(Records contained in a dataset)
- - -
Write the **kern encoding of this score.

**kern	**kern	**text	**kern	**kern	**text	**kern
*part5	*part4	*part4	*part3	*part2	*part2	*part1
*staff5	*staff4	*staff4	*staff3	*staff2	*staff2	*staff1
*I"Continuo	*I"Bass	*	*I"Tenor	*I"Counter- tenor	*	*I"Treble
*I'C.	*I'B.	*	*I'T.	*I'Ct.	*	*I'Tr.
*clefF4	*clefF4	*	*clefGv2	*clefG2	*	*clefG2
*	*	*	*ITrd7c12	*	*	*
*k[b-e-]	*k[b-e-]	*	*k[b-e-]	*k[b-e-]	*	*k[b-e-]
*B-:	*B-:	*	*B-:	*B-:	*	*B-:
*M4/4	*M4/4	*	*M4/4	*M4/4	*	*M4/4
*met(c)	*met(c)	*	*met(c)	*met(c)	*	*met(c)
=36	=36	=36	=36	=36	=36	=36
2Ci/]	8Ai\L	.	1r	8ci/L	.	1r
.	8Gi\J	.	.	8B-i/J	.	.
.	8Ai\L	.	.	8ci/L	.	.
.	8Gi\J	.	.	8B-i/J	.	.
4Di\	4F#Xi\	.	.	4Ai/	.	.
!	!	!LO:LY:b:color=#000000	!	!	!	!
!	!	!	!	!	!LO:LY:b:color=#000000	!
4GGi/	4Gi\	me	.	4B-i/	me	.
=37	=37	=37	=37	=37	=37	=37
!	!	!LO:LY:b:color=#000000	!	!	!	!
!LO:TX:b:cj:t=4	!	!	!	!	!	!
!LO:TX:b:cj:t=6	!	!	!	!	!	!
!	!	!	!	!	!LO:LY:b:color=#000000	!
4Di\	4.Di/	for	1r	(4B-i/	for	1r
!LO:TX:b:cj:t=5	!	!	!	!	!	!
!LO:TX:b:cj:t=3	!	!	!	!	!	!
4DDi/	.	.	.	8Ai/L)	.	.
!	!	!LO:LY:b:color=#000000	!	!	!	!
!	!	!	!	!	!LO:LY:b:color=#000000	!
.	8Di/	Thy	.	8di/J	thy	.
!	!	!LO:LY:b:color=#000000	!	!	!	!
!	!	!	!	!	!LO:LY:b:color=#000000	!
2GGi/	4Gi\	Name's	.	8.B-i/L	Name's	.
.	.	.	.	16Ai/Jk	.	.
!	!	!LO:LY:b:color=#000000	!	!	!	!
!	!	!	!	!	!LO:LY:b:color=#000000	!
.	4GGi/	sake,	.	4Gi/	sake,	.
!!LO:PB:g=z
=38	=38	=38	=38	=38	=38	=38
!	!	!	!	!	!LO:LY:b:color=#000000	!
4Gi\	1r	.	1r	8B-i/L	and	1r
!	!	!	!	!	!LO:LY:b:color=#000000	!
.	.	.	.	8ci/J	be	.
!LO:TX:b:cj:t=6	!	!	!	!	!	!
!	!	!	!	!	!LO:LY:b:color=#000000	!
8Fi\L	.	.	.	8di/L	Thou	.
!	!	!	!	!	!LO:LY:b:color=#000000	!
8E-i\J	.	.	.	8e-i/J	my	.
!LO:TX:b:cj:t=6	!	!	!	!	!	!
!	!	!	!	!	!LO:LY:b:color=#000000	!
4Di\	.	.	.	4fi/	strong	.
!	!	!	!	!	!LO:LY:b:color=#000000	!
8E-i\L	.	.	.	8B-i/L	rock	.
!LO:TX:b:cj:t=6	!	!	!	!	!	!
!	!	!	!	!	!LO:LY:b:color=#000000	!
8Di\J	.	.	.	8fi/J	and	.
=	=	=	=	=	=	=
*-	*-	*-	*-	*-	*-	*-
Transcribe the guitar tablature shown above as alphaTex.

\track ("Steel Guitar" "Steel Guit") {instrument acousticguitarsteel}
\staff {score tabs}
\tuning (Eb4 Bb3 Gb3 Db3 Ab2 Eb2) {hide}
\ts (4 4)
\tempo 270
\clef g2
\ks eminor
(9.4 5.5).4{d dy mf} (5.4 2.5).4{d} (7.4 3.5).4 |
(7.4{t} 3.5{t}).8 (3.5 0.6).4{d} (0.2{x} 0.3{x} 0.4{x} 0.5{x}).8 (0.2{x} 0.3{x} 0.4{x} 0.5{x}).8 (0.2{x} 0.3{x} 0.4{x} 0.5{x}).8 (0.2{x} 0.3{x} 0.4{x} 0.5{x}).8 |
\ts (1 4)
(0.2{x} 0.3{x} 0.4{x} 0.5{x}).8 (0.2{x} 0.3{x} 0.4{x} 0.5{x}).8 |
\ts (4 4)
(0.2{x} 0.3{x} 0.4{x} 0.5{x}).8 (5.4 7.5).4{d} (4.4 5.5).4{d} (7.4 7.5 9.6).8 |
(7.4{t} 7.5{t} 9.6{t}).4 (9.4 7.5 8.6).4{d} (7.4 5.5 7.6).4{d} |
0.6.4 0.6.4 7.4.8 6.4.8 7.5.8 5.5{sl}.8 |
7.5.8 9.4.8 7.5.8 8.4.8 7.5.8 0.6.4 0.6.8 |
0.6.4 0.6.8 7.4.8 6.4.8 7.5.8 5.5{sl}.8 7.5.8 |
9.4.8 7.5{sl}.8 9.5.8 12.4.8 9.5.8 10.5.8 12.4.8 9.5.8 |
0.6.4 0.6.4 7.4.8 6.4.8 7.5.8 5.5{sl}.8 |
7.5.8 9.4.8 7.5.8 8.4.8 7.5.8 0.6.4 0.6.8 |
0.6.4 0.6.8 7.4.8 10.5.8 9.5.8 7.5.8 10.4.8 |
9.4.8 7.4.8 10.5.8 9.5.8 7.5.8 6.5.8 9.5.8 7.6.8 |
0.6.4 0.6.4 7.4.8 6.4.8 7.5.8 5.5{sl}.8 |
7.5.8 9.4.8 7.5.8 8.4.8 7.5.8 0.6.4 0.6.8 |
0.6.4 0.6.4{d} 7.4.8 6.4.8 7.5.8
- - -
_WHAT THE TASK REQUIRES_: How many lines in the entries above contain the string "kern"? Case counts, so match capitals exactly, and reply with the number alone.

_SOLUTION FOR THIS TASK_: 2